• DATA TO PROCESS:
───

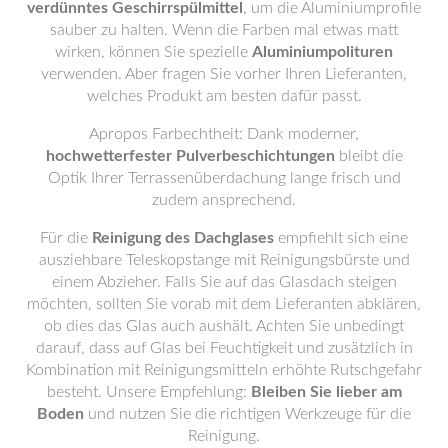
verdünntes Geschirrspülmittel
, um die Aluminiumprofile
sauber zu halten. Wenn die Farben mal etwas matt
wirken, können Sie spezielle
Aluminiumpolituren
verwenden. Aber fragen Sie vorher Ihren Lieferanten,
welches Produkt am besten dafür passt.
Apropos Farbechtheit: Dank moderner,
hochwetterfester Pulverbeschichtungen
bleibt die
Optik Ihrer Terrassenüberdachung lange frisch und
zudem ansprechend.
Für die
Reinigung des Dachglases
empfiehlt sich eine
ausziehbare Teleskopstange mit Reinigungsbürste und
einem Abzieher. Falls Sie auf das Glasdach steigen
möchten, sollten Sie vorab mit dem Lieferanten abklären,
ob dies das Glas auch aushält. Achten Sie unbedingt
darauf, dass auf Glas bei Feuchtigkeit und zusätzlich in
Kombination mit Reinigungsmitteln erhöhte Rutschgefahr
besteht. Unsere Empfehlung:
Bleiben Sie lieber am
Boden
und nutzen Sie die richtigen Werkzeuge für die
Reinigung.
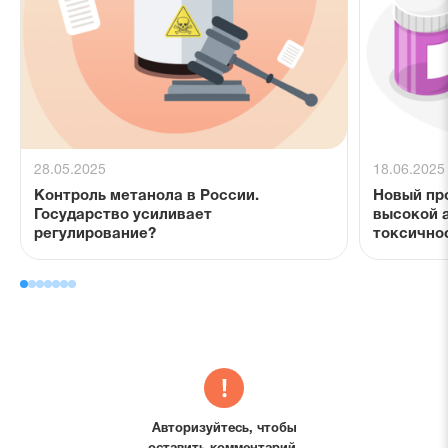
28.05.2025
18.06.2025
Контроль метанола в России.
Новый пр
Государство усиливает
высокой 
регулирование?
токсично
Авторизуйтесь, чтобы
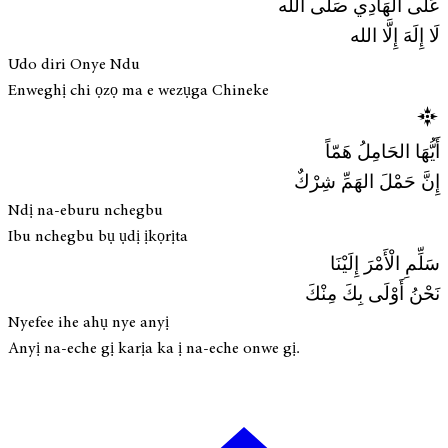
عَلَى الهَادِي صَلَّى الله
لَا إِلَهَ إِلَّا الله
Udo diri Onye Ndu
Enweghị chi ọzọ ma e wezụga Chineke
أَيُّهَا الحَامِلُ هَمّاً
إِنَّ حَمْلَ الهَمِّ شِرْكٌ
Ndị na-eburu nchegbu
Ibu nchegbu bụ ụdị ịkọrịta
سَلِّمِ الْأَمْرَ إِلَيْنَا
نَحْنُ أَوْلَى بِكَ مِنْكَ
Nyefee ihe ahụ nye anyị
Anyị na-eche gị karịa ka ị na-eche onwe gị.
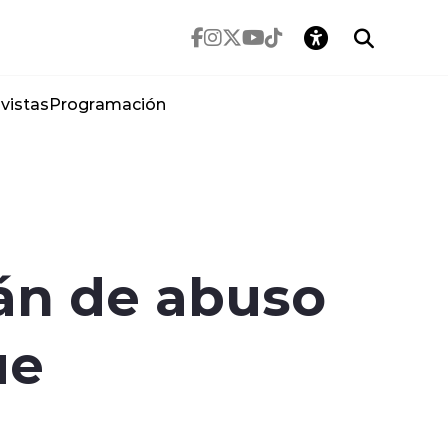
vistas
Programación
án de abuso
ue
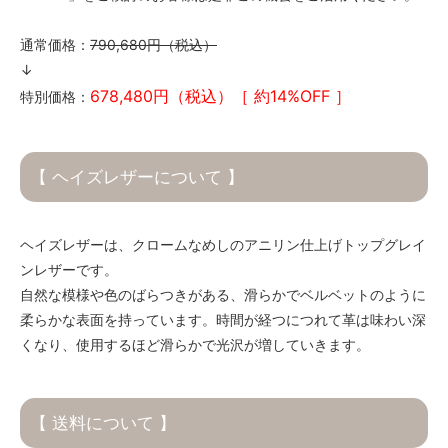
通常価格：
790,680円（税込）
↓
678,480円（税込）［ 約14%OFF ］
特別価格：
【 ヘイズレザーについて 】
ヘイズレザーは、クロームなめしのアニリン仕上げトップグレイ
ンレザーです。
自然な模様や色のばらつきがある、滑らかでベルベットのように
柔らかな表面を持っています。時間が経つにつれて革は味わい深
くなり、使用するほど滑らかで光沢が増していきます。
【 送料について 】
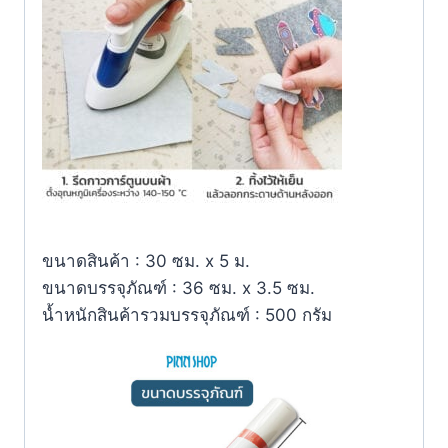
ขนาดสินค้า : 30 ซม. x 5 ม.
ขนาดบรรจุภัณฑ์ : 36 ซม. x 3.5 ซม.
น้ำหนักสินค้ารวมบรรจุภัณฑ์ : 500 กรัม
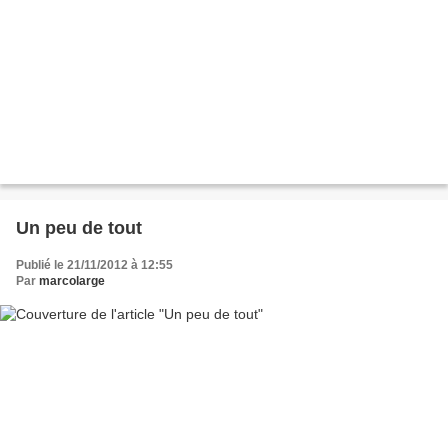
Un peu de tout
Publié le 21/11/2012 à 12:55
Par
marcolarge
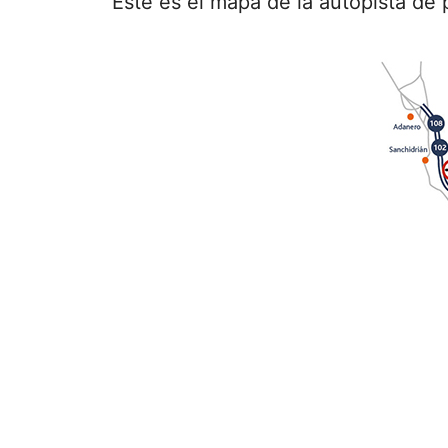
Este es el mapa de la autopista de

───

• WORK REQUEST: Reproduce the text of all eight entries above word for word, leaving out the pictures.

• ANSWER TO THE EXERCISE:
verdünntes Geschirrspülmittel
, um die Aluminiumprofile
sauber zu halten. Wenn die Farben mal etwas matt
wirken, können Sie spezielle
Aluminiumpolituren
verwenden. Aber fragen Sie vorher Ihren Lieferanten,
welches Produkt am besten dafür passt.
Apropos Farbechtheit: Dank moderner,
hochwetterfester Pulverbeschichtungen
bleibt die
Optik Ihrer Terrassenüberdachung lange frisch und
zudem ansprechend.
Für die
Reinigung des Dachglases
empfiehlt sich eine
ausziehbare Teleskopstange mit Reinigungsbürste und
einem Abzieher. Falls Sie auf das Glasdach steigen
möchten, sollten Sie vorab mit dem Lieferanten abklären,
ob dies das Glas auch aushält. Achten Sie unbedingt
darauf, dass auf Glas bei Feuchtigkeit und zusätzlich in
Kombination mit Reinigungsmitteln erhöhte Rutschgefahr
besteht. Unsere Empfehlung:
Bleiben Sie lieber am
Boden
und nutzen Sie die richtigen Werkzeuge für die
Reinigung.
28.05.2025
18.06.2025
Контроль метанола в России.
Новый пр
Государство усиливает
высокой 
регулирование?
токсично
Авторизуйтесь, чтобы
عَلَى الهَادِي صَلَّى الله
لَا إِلَهَ إِلَّا الله
Udo diri Onye Ndu
Enweghị chi ọzọ ma e wezụga Chineke
أَيُّهَا الحَامِلُ هَمّاً
إِنَّ حَمْلَ الهَمِّ شِرْكٌ
Ndị na-eburu nchegbu
Ibu nchegbu bụ ụdị ịkọrịta
سَلِّمِ الْأَمْرَ إِلَيْنَا
نَحْنُ أَوْلَى بِكَ مِنْكَ
Nyefee ihe ahụ nye anyị
Anyị na-eche gị karịa ka ị na-eche onwe gị.
vistas
Programación
án de abuso
ue
通常価格：
790,680円（税込）
↓
678,480円（税込）［ 約14%OFF ］
特別価格：
【 ヘイズレザーについて 】
ヘイズレザーは、クロームなめしのアニリン仕上げトップグレイ
ンレザーです。
自然な模様や色のばらつきがある、滑らかでベルベットのように
柔らかな表面を持っています。時間が経つにつれて革は味わい深
くなり、使用するほど滑らかで光沢が増していきます。
【 送料について 】
ขนาดสินค้า : 30 ซม. x 5 ม.
ขนาดบรรจุภัณฑ์ : 36 ซม. x 3.5 ซม.
น้ำหนักสินค้ารวมบรรจุภัณฑ์ : 500 กรัม
Un peu de tout
Publié le 21/11/2012 à 12:55
Par
marcolarge
Este es el mapa de la autopista de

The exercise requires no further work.